■ **ABOUT THIS TASK**
Go through the records and restate them word for word, omitting images.

Records contained in a dataset
....

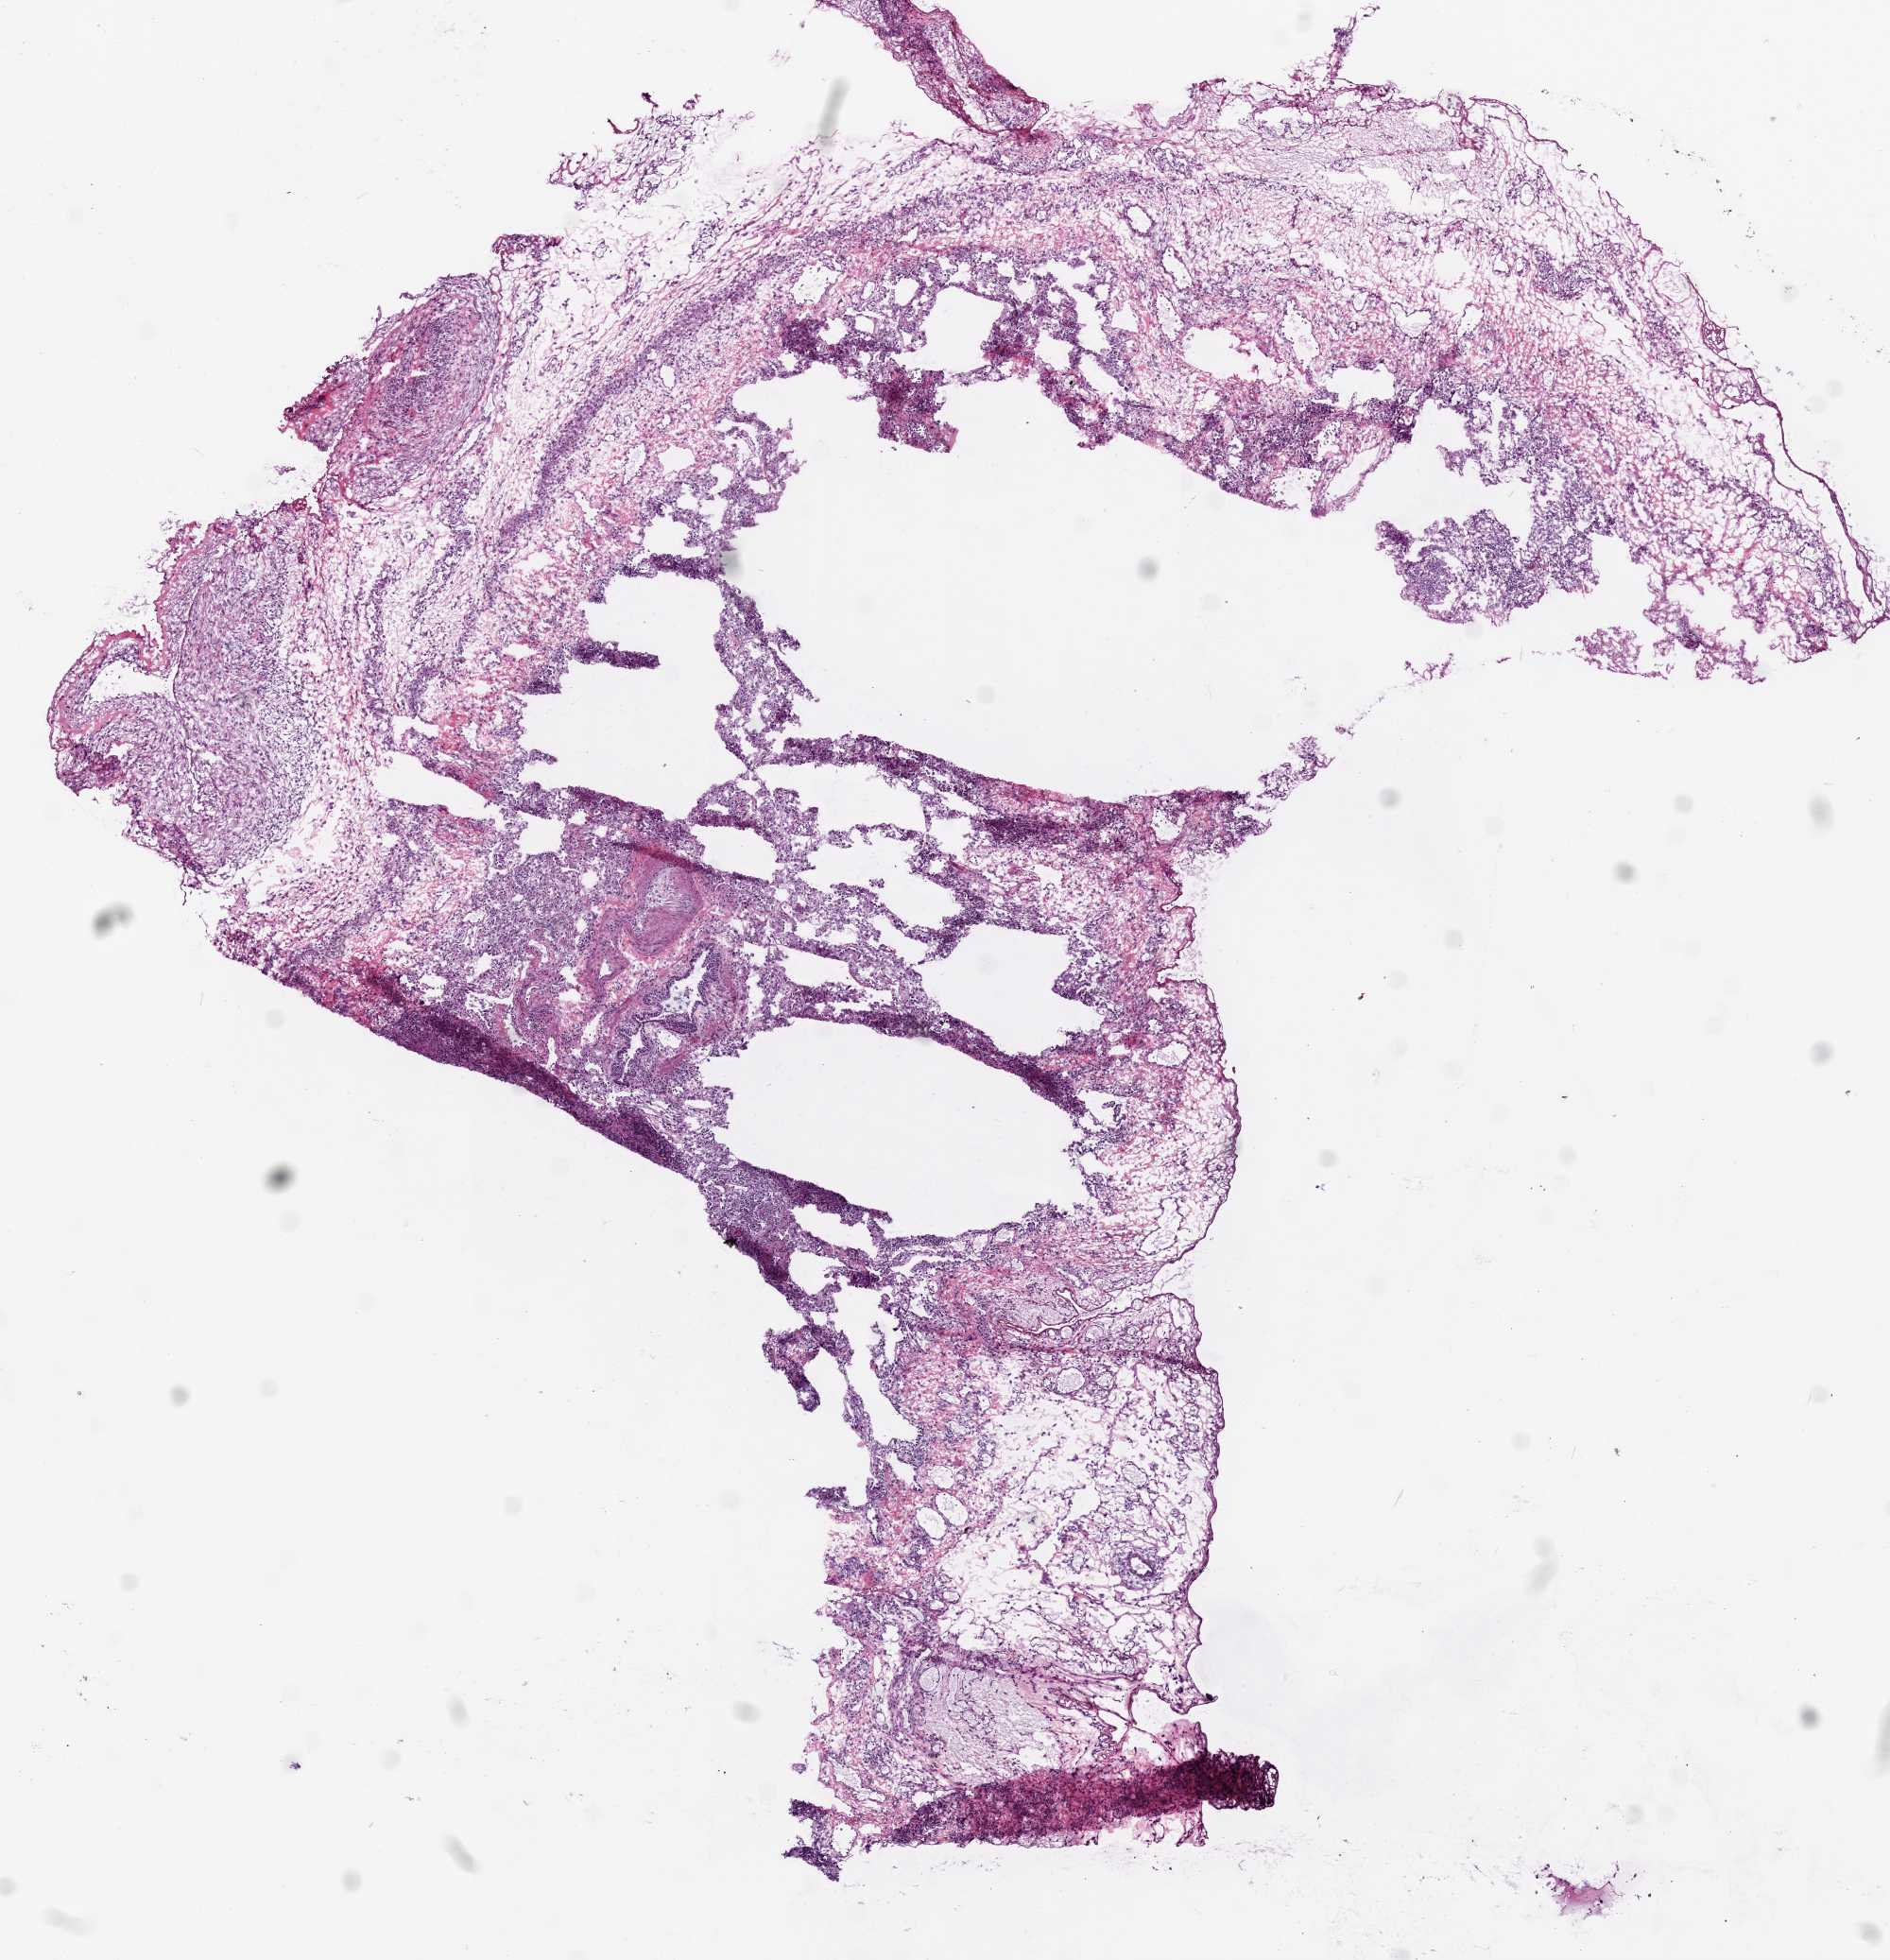
H&E-stained whole-slide image, a low-resolution overview of the entire scanned area, about 8.0 x 8.3 mm (acquisition: 20x scan); frozen section from the bottom of the tissue portion; solid tissue normal (non-tumour tissue) sample from the lung. Male, age 68 years at initial diagnosis.
This section: solid tissue normal (non-tumour) sample from the same patient. Patient diagnosis: Squamous cell carcinoma, NOS (middle lobe, lung).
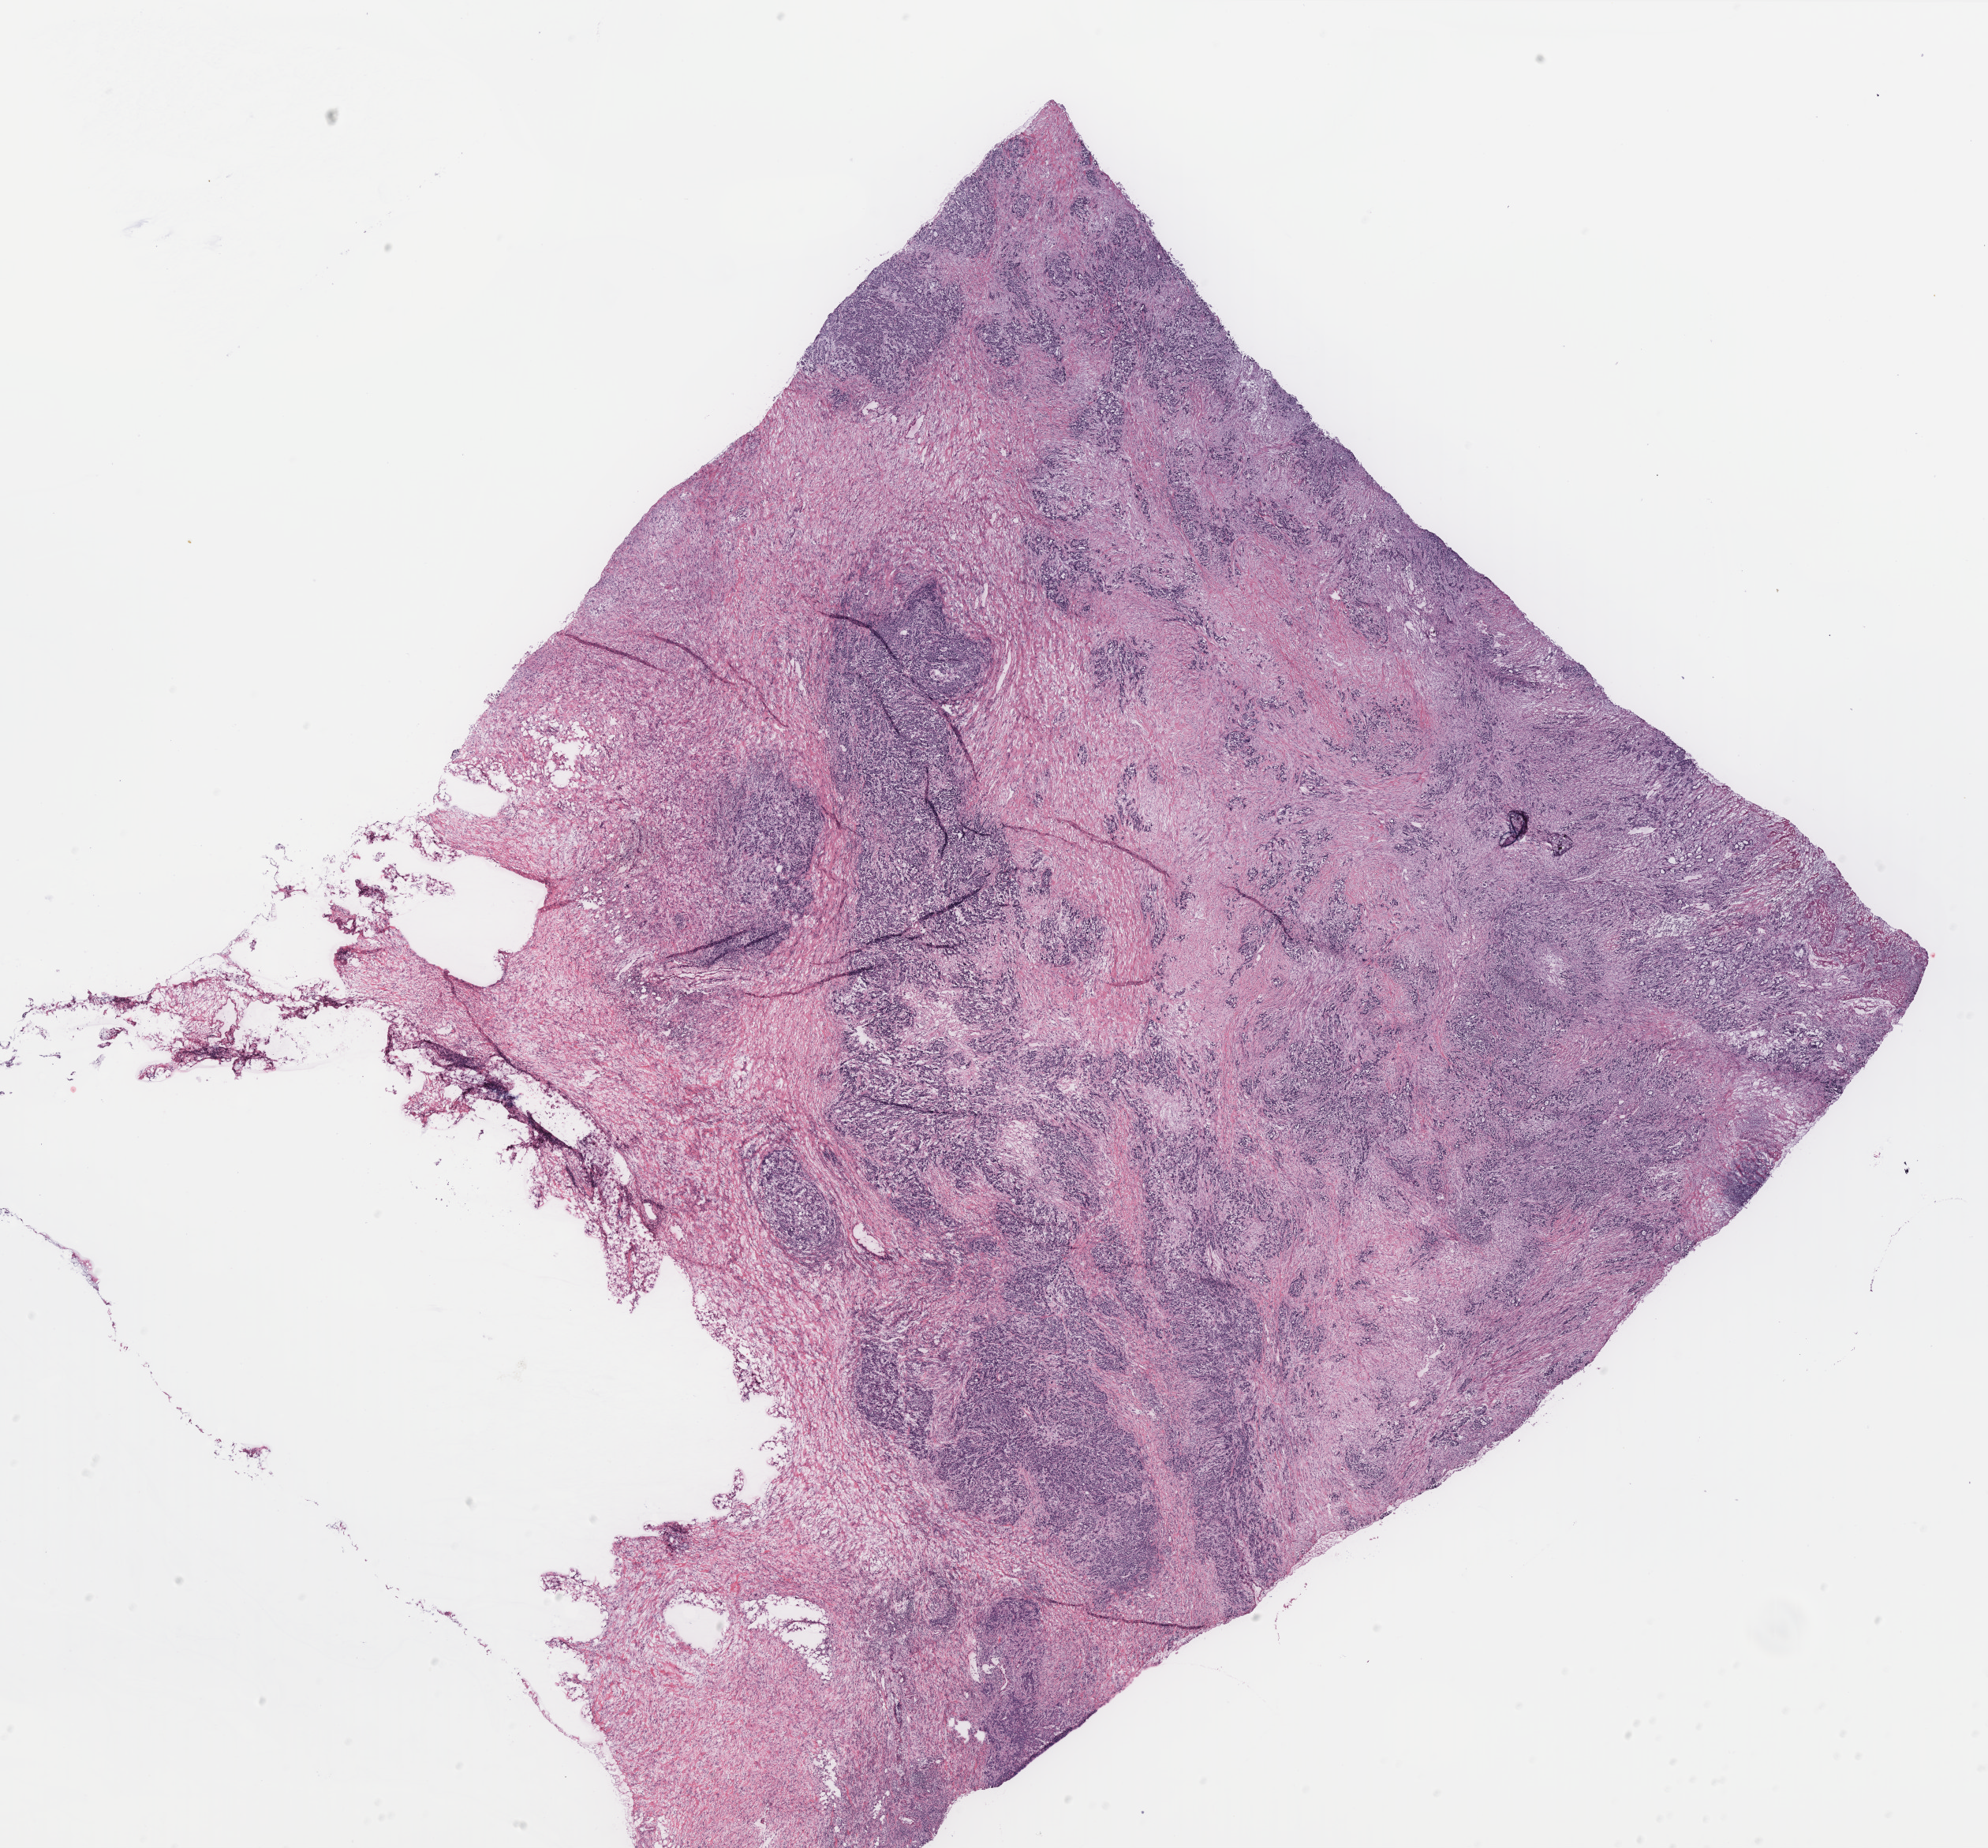
H&E whole-slide image, a low-resolution overview of the entire scanned area, about 20.2 x 18.7 mm, colon, tissue type not recorded.
Patient diagnosis (cohort enrolment): colon cancer (colon).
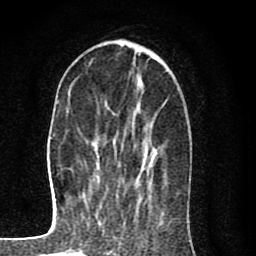
Breast MRI (dynamic contrast-enhanced), one axial slice. Position 28 of 80 along the scan axis. Cropped to one breast. Dynamic contrast-enhanced series, time point 2 of 8 at this slice position (early post-contrast). 1.5 T. TE 2.7 ms, TR 6.6 ms. 2 mm slice thickness. 256 × 256 image matrix. Female patient.
Structures marked on this image (semi-automatic segmentation, software-assisted and operator-edited):
- enhancing-tissue mask used for the functional tumour volume (all voxels passing the contrast-enhancement thresholds inside the analysis volume; usually the tumour): box from (x=97, y=155) to (x=147, y=167) px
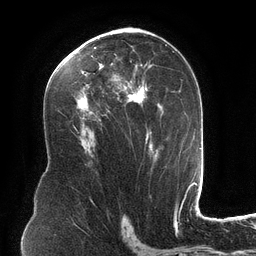
Breast MRI (dynamic contrast-enhanced), one axial slice; slice 72 of 134 in the series (ordered by position); cropped to one breast; dynamic contrast-enhanced series, time point 2 of 6 at this slice position (early post-contrast); 3 T; TE 2.7 ms, TR 6.5 ms; 1.2 mm slice thickness; 256 × 256 image matrix, field of view 200 × 200 mm. Female patient.
Outlined on this slice (semi-automatically segmented with operator editing):
- enhancing-tissue mask used for the functional tumour volume (all voxels passing the contrast-enhancement thresholds inside the analysis volume; usually the tumour): bounding box [x1, y1, x2, y2] px = [70, 34, 161, 156]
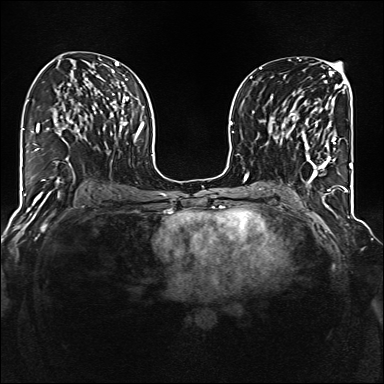
Breast MRI (dynamic contrast-enhanced), one axial slice. Position 71 of 160 along the scan axis. Dynamic contrast-enhanced series, time point 2 of 6 at this slice position (early post-contrast). 1.5 T. TE 2.3 ms, TR 5.2 ms. 1 mm slice thickness. 384 × 384 image matrix, field of view 320 × 320 mm. Female patient.
Structures marked on this image (semi-automatically segmented with operator editing):
- enhancing-tissue mask used for the functional tumour volume (all voxels passing the contrast-enhancement thresholds inside the analysis volume; usually the tumour): box from (x=285, y=95) to (x=337, y=177) px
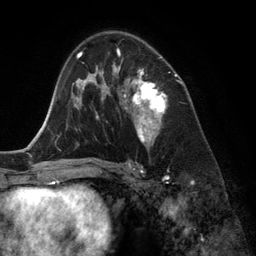
Breast MRI (dynamic contrast-enhanced), one axial slice. Slice 80 of 134 in the series (ordered by position). Cropped to one breast. Dynamic contrast-enhanced series, time point 2 of 6 at this slice position (early post-contrast). 3 T. TE 2.8 ms, TR 6.9 ms. 1.2 mm slice thickness. 256 × 256 image matrix, field of view 190 × 190 mm. Female patient.
Outlined on this slice (semi-automatically segmented with operator editing):
- enhancing-tissue mask used for the functional tumour volume (all voxels passing the contrast-enhancement thresholds inside the analysis volume; usually the tumour): bounding box (x1, y1, x2, y2) in pixels: (118, 48, 166, 146)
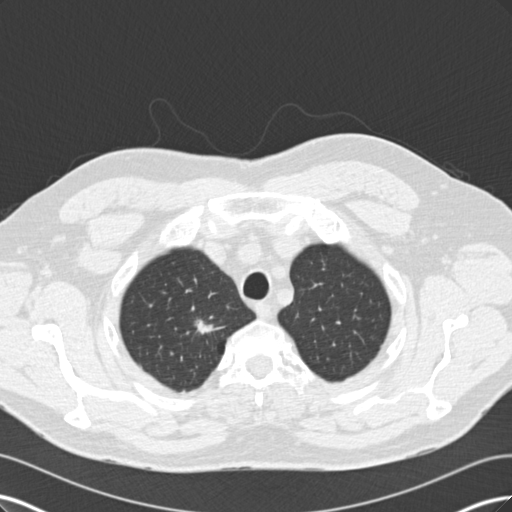
Low-dose screening chest CT, one axial slice; position 149 of 171 along the scan axis; reconstruction kernel B30f; 120 kVp; lung window (W 1500 / L -600 HU); 2 mm slice thickness; 512 × 512 image matrix.
Annotated regions visible in this slice (manually delineated by an expert):
- lesion 1 (tumor, upper lobe of right lung): box from (x=195, y=319) to (x=213, y=334) px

....

■ **SOLUTION FOR THIS PROBLEM**
H&E-stained whole-slide image, a low-resolution overview of the entire scanned area, about 8.0 x 8.3 mm (acquisition: 20x scan); frozen section from the bottom of the tissue portion; solid tissue normal (non-tumour tissue) sample from the lung. Male, age 68 years at initial diagnosis.
This section: solid tissue normal (non-tumour) sample from the same patient. Patient diagnosis: Squamous cell carcinoma, NOS (middle lobe, lung).
H&E whole-slide image, a low-resolution overview of the entire scanned area, about 20.2 x 18.7 mm, colon, tissue type not recorded.
Patient diagnosis (cohort enrolment): colon cancer (colon).
Breast MRI (dynamic contrast-enhanced), one axial slice. Position 28 of 80 along the scan axis. Cropped to one breast. Dynamic contrast-enhanced series, time point 2 of 8 at this slice position (early post-contrast). 1.5 T. TE 2.7 ms, TR 6.6 ms. 2 mm slice thickness. 256 × 256 image matrix. Female patient.
Structures marked on this image (semi-automatic segmentation, software-assisted and operator-edited):
- enhancing-tissue mask used for the functional tumour volume (all voxels passing the contrast-enhancement thresholds inside the analysis volume; usually the tumour): box from (x=97, y=155) to (x=147, y=167) px
Breast MRI (dynamic contrast-enhanced), one axial slice; slice 72 of 134 in the series (ordered by position); cropped to one breast; dynamic contrast-enhanced series, time point 2 of 6 at this slice position (early post-contrast); 3 T; TE 2.7 ms, TR 6.5 ms; 1.2 mm slice thickness; 256 × 256 image matrix, field of view 200 × 200 mm. Female patient.
Outlined on this slice (semi-automatically segmented with operator editing):
- enhancing-tissue mask used for the functional tumour volume (all voxels passing the contrast-enhancement thresholds inside the analysis volume; usually the tumour): bounding box [x1, y1, x2, y2] px = [70, 34, 161, 156]
Breast MRI (dynamic contrast-enhanced), one axial slice. Position 71 of 160 along the scan axis. Dynamic contrast-enhanced series, time point 2 of 6 at this slice position (early post-contrast). 1.5 T. TE 2.3 ms, TR 5.2 ms. 1 mm slice thickness. 384 × 384 image matrix, field of view 320 × 320 mm. Female patient.
Structures marked on this image (semi-automatically segmented with operator editing):
- enhancing-tissue mask used for the functional tumour volume (all voxels passing the contrast-enhancement thresholds inside the analysis volume; usually the tumour): box from (x=285, y=95) to (x=337, y=177) px
Breast MRI (dynamic contrast-enhanced), one axial slice. Slice 80 of 134 in the series (ordered by position). Cropped to one breast. Dynamic contrast-enhanced series, time point 2 of 6 at this slice position (early post-contrast). 3 T. TE 2.8 ms, TR 6.9 ms. 1.2 mm slice thickness. 256 × 256 image matrix, field of view 190 × 190 mm. Female patient.
Outlined on this slice (semi-automatically segmented with operator editing):
- enhancing-tissue mask used for the functional tumour volume (all voxels passing the contrast-enhancement thresholds inside the analysis volume; usually the tumour): bounding box (x1, y1, x2, y2) in pixels: (118, 48, 166, 146)
Low-dose screening chest CT, one axial slice; position 149 of 171 along the scan axis; reconstruction kernel B30f; 120 kVp; lung window (W 1500 / L -600 HU); 2 mm slice thickness; 512 × 512 image matrix.
Annotated regions visible in this slice (manually delineated by an expert):
- lesion 1 (tumor, upper lobe of right lung): box from (x=195, y=319) to (x=213, y=334) px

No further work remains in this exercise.